Aparece, inicialmente, como tentativa de elucidação e de classificação das propostas educacionais que começavam a aparecer na época, evidenciando-se através do compromisso de alguns professores em certas universidades, que buscavam, a duras penas, o rompimento de uma educação por migalhas. ( FAZENDA, 1994, p.18)

Japiassu (1976, p.74) procura oferecer uma explicação para o termo “interdisciplinar”, mesmo reconhecendo inexistência de um sentido epistemológico único e estável para o termo.

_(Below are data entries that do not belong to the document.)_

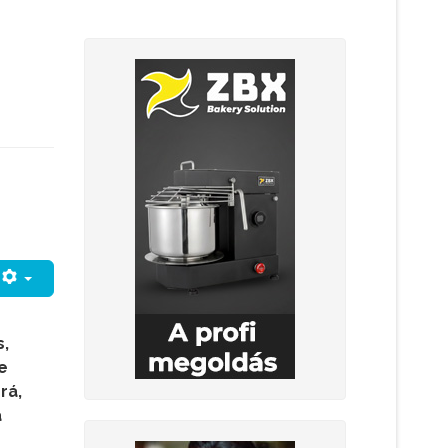
s,
e
rá,
a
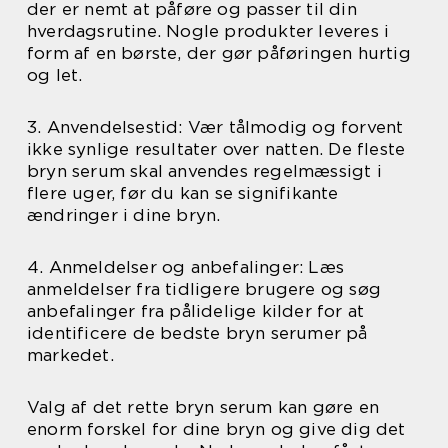
der er nemt at påføre og passer til din
hverdagsrutine. Nogle produkter leveres i
form af en børste, der gør påføringen hurtig
og let.
3. Anvendelsestid: Vær tålmodig og forvent
ikke synlige resultater over natten. De fleste
bryn serum skal anvendes regelmæssigt i
flere uger, før du kan se signifikante
ændringer i dine bryn.
4. Anmeldelser og anbefalinger: Læs
anmeldelser fra tidligere brugere og søg
anbefalinger fra pålidelige kilder for at
identificere de bedste bryn serumer på
markedet.
Valg af det rette bryn serum kan gøre en
enorm forskel for dine bryn og give dig det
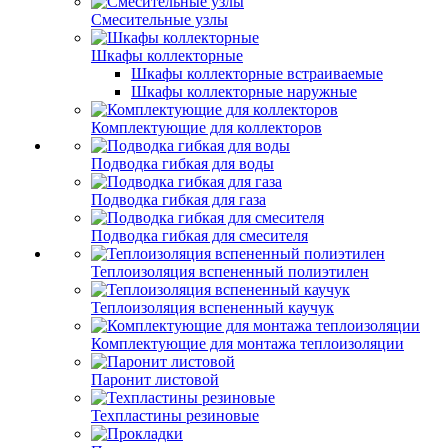
Смесительные узлы
Шкафы коллекторные
Шкафы коллекторные встраиваемые
Шкафы коллекторные наружные
Комплектующие для коллекторов
Подводка гибкая для воды
Подводка гибкая для газа
Подводка гибкая для смесителя
Теплоизоляция вспененный полиэтилен
Теплоизоляция вспененный каучук
Комплектующие для монтажа теплоизоляции
Паронит листовой
Техпластины резиновые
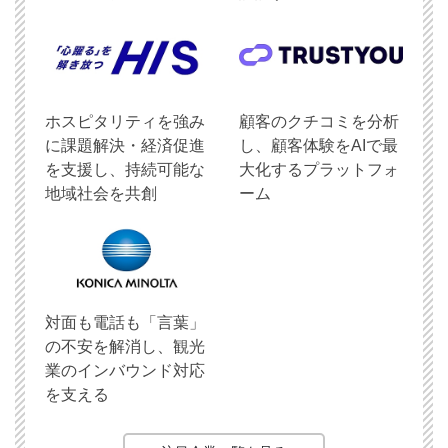
ホスピタリティを強み
顧客のクチコミを分析
に課題解決・経済促進
し、顧客体験をAIで最
を支援し、持続可能な
大化するプラットフォ
地域社会を共創
ーム
対面も電話も「言葉」
の不安を解消し、観光
業のインバウンド対応
を支える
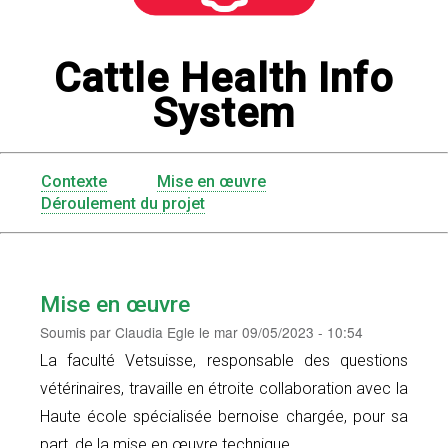
Cattle Health Info
System
Contexte
Mise en œuvre
Menu
Déroulement du projet
CHIS
Mise en œuvre
Soumis par
Claudia Egle
le
mar 09/05/2023 - 10:54
La faculté Vetsuisse, responsable des questions
vétérinaires, travaille en étroite collaboration avec la
Haute école spécialisée bernoise chargée, pour sa
part, de la mise en œuvre technique.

Para o autor, “[...] a interdisciplinaridade se caracteriza pela intensidade das trocas entre especialistas e pelo grau de integração real das disciplinas, no interior de um projeto específico de pesquisa”.

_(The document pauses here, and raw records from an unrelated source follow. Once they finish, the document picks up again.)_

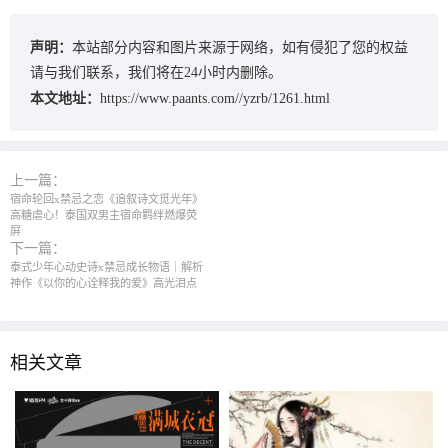
声明：
本站部分内容和图片来源于网络，如有侵犯了您的权益
请与我们联系，我们将在24小时内删除。
本文地址：
https://www.paants.com//yzrb/1261.html
上一篇：
宿命轮回x禁忌之恋《追叙诗文觅光年》
高糖虐心！泰国双男主宿命羁绊燃爆荧
屏
下一篇：
泰式少年心动史诗x禁忌成长物语｜解析
神作《以你的心诠释我的爱》高光泪点
相关文章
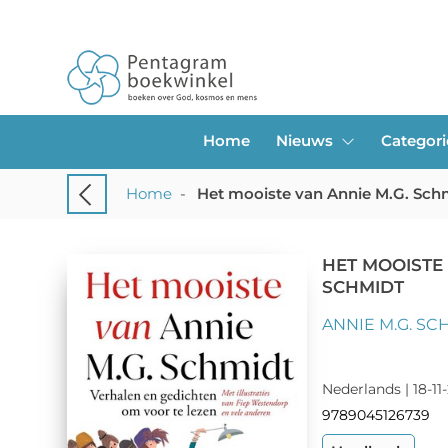
Home
Nieuws
Categor
Home
-
Het mooiste van Annie M.G. Sch
HET MOOISTE 
SCHMIDT
ANNIE M.G. SC
Nederlands | 18-11
9789045126739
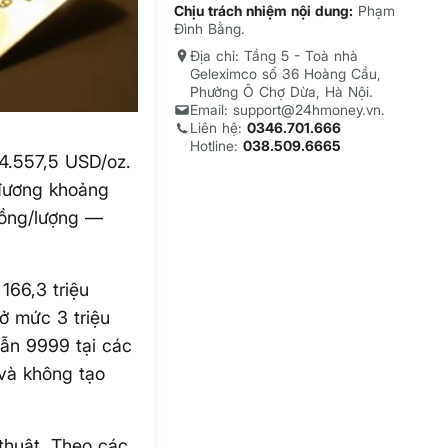
Chịu trách nhiệm nội dung:
Phạm
Đình Bằng.
Địa chỉ: Tầng 5 - Toà nhà
Geleximco số 36 Hoàng Cầu,
Phường Ô Chợ Dừa, Hà Nội.
Email: support@24hmoney.vn.
Liên hệ:
0346.701.666
Hotline:
038.509.6665
 4.557,5 USD/oz.
 đương khoảng
 đồng/lượng —
166,3 triệu
ở mức 3 triệu
hẫn 9999 tại các
và không tạo
thuật. Theo các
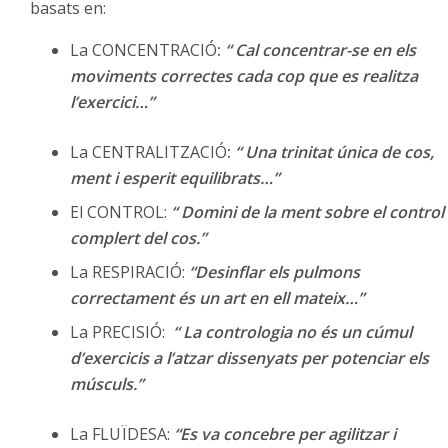
basats en:
La CONCENTRACIÓ
:
“ Cal concentrar-se en els
moviments correctes cada cop
que es realitza
l’exercici…”
La CENTRALITZACIÓ
:
“ Una trinitat única de cos,
ment i esperit equilibrats…”
El CONTROL:
“ Domini de la ment sobre el control
complert del cos.”
La RESPIRACIÓ:
“Desinflar els pulmons
correctament és un art en ell mateix…”
La PRECISIÓ:
“ La contrologia no és un cúmul
d’exercicis a l’atzar dissenyats per
potenciar els
músculs.”
La FLUÏDESA:
“Es va concebre per agilitzar i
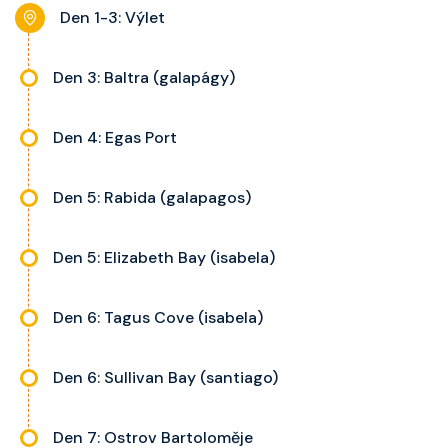
noční stolky, trezor a balkon s
Den 1-3: Výlet
výhledem, velikost kajuty a balkonu
se liší dle kategorie kajuty.
Den 3: Baltra (galapágy)
Den 4: Egas Port
Den 5: Rabida (galapagos)
Den 5: Elizabeth Bay (isabela)
Den 6: Tagus Cove (isabela)
Den 6: Sullivan Bay (santiago)
Den 7: Ostrov Bartoloměje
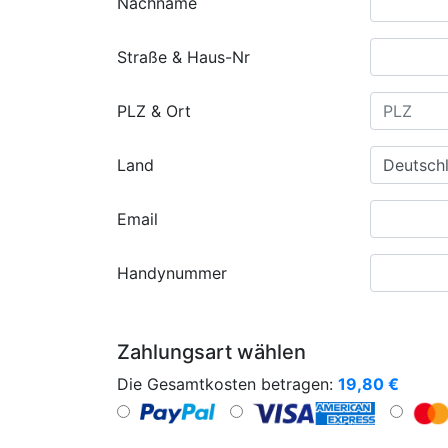
Nachname
Straße & Haus-Nr
PLZ & Ort
Land
Email
Handynummer
Zahlungsart wählen
Die Gesamtkosten betragen:
19,80
€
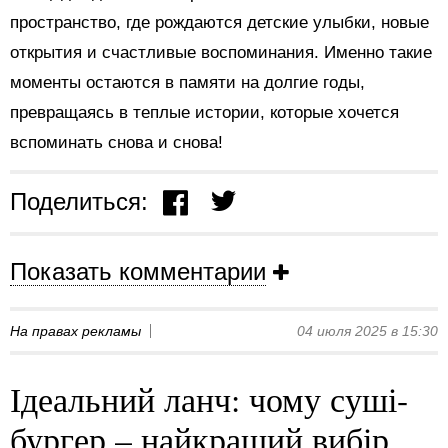
пространство, где рождаются детские улыбки, новые
открытия и счастливые воспоминания. Именно такие
моменты остаются в памяти на долгие годы,
превращаясь в теплые истории, которые хочется
вспоминать снова и снова!
Поделиться:
Показать комментарии
На правах рекламы
04 июля 2025 в 15:30
Ідеальний ланч: чому суші-
бургер – найкращий вибір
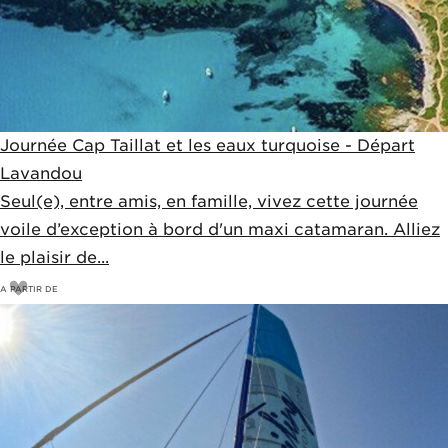
Journée Cap Taillat et les eaux turquoise - Départ
Lavandou
Seul(e), entre amis, en famille, vivez cette journée
voile d’exception à bord d'un maxi catamaran. Alliez
le plaisir de...
A PARTIR DE
100
€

Sob a ótica de Fazenda (2002), a teoria da interdisciplinaridade é construída a partir da história acadêmica de cada pesquisador. Seria uma relação de reciprocidade, de mutualidade, é a substituição de uma concepção fragmentária para a unitária do ser humano. Já

para Georges Gusdorf ( 1977) um dos maiores pesquisadores da interdisciplinaridade,

o que se designa interdisciplinaridade é uma atitude epistemológica que ultrapassa os hábitos intelectuais estabelecidos ou mesmo os programas de ensino. Nossos contemporâneos estão sendo formados sob um regime de especialização, cada um em seu pequeno esconderijo, abrigado das interferências dos vizinhos, na segurança e no conforto das mesmas questões estéreis (GUSDORF, 1977 apud FAZENDA, 2002, p.24).

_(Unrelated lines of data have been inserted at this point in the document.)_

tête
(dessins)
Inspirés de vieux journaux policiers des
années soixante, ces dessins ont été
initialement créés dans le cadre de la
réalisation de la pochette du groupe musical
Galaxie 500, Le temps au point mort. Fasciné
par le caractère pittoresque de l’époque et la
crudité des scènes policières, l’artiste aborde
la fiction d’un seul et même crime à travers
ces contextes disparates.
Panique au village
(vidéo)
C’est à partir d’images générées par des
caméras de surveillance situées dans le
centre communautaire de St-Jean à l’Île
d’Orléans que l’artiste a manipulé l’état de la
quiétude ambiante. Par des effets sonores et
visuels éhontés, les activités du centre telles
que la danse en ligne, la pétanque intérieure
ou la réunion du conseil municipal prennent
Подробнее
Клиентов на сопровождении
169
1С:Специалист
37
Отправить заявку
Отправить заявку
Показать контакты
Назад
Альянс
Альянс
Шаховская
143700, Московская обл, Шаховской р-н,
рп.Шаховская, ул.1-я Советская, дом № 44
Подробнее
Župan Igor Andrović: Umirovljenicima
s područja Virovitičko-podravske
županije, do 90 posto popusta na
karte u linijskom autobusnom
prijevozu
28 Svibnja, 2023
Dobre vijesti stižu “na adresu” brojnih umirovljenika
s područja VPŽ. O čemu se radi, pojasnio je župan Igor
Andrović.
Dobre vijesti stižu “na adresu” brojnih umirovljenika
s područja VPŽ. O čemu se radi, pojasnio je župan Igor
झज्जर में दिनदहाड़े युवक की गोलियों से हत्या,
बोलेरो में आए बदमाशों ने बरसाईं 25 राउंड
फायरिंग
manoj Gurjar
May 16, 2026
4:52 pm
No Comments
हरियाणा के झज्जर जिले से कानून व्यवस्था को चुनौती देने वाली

Ao buscar uma aproximação em termos de uma possível resposta ao questionamento sobre o que viria a ser afinal, o interdisciplinar, Japiassu (op.cit. p.75) manifesta-se que este é caracterizado pelo nível de integração e colaboração que ocorre entre as diversas disciplinas ou ainda entre setores heterogêneos de uma mesma ciência. Para este autor, o reconhecimento da existência de um empreendimento interdisciplinar ocorre sempre que ele conseguir incorporar ao seu resultado, a contribuição de várias especialidades, e ainda quando consegue tomar por empréstimos de outras disciplinas, certos instrumentos e técnicas metodológicos, fazendo uso de esquemas conceituais e análises disponíveis nos diversos ramos do saber, a ponto de fazerem estes se integrarem e convergirem.